Clinton also tweeted a video with quotes about climate change from the Republican candidates. Donald Trump can be seen saying: “The Department of Environmental Protection, we’re going to get rid of it.”

The video also says Trump once sued to stop the construction of a wind park because it would “spoil the view from his golf course.” Ted Cruz, another candidate, can be seen saying: “There has been zero global warming, none whatsoever.”

“We should just drill,” and “global warming hoax” are other Trump quotes featured in the video.

Clinton joked “For a bunch of people who don’t believe in acting on climate change, the Republican candidates seem committed to recycling ideas,” in a tweet sent out during one of the Republican debates.

Donald Trump

Once it became clear the Republicans would settle on Donald Trump as their nominee for president, Clinton addressed his climate change position directly in her tweets.

One tweet includes a video of Trump saying “We’re going to cancel the Paris climate agreement (…) and stop all payments of United States tax dollars to UN global warming programmes.”

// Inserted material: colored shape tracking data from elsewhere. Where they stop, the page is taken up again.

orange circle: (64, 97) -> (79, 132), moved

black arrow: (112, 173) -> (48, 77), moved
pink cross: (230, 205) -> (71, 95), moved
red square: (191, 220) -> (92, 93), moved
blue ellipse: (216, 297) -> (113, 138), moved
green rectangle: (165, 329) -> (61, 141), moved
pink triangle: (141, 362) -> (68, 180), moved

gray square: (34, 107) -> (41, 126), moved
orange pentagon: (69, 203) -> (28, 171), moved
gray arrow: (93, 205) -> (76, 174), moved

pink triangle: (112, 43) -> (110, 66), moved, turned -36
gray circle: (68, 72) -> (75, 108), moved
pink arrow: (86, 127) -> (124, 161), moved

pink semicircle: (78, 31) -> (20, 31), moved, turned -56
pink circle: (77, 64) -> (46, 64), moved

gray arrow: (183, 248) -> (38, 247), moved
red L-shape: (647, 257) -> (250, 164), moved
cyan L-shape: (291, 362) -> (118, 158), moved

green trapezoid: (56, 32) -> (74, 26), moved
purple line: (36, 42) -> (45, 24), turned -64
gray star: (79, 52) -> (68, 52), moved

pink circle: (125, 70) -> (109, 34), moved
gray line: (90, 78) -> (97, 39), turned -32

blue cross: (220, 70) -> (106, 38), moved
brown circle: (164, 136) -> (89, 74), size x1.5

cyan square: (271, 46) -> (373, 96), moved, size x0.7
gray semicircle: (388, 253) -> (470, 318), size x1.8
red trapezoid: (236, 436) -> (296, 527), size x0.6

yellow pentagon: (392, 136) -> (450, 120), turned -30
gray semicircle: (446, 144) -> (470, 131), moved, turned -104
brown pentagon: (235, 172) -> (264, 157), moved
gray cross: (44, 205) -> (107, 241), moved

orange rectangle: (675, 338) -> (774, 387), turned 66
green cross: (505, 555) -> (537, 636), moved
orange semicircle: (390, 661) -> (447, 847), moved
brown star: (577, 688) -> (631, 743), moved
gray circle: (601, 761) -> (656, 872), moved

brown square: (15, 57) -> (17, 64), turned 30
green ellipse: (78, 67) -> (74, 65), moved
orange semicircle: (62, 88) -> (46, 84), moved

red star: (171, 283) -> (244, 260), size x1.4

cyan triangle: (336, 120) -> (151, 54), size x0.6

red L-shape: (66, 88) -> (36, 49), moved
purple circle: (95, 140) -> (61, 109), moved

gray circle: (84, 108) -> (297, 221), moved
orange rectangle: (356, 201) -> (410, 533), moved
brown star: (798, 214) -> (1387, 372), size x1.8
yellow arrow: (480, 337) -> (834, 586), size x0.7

Clinton, meanwhile, commented: “Donald Trump thinks climate change is a ‘hoax.’ President Trump would destroy our ability to combat it.”

She also tweeted an image with information about the historic drought that has been devastating California, saying: “Not only does Trump deny climate change, he’s now denying that the drought in California is even happening.”

“What?” she asks, seemingly exasperated.

Trump plans to build a gigantic wall along the US-Mexican border if he becomes president. Clinton tweeted that $25 billion could either pay for that wall, or for “clean energy to power 5 million homes,” before linking to her infrastructure plan.

Her plan includes the promise: “We’ll build a cleaner, more resilient power grid with enough renewable energy to get half our electricity from clean sources by 2030.”